Your goal:
Pick out every line in the entries below that contains the word "synthetic", and copy each of those lines.

Data for this task:
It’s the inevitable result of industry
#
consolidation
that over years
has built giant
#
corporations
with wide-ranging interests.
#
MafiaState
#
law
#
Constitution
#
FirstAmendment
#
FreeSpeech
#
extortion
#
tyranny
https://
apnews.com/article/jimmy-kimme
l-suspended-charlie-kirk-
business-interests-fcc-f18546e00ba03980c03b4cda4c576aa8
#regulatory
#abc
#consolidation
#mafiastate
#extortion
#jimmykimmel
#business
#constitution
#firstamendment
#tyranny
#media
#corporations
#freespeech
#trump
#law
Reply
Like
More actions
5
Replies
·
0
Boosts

---

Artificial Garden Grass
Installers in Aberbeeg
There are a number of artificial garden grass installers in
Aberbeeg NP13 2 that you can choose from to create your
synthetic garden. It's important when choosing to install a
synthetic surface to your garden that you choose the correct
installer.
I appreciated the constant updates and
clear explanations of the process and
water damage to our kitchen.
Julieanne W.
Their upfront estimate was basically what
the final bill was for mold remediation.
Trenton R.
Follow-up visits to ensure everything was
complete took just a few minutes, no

* * *

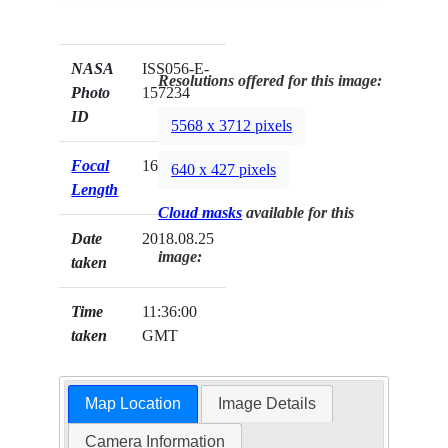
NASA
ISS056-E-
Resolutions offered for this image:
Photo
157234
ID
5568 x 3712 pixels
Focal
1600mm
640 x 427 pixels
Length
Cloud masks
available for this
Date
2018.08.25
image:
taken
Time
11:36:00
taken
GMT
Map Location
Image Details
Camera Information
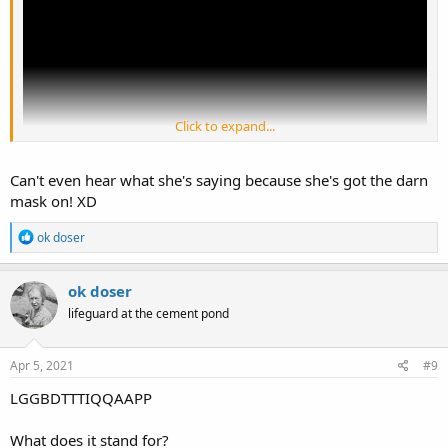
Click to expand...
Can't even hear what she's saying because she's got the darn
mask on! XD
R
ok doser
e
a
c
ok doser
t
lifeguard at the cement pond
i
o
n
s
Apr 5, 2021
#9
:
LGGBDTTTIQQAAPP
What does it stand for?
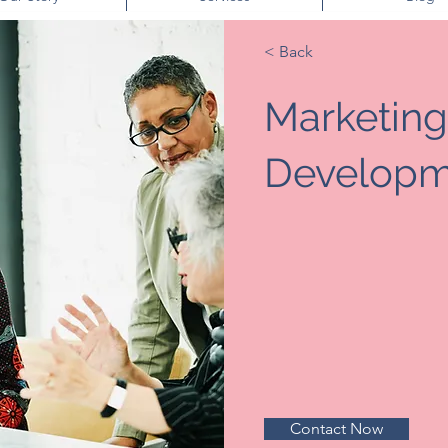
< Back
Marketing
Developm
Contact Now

Final answer:
synthetic garden. It's important when choosing to install a
synthetic surface to your garden that you choose the correct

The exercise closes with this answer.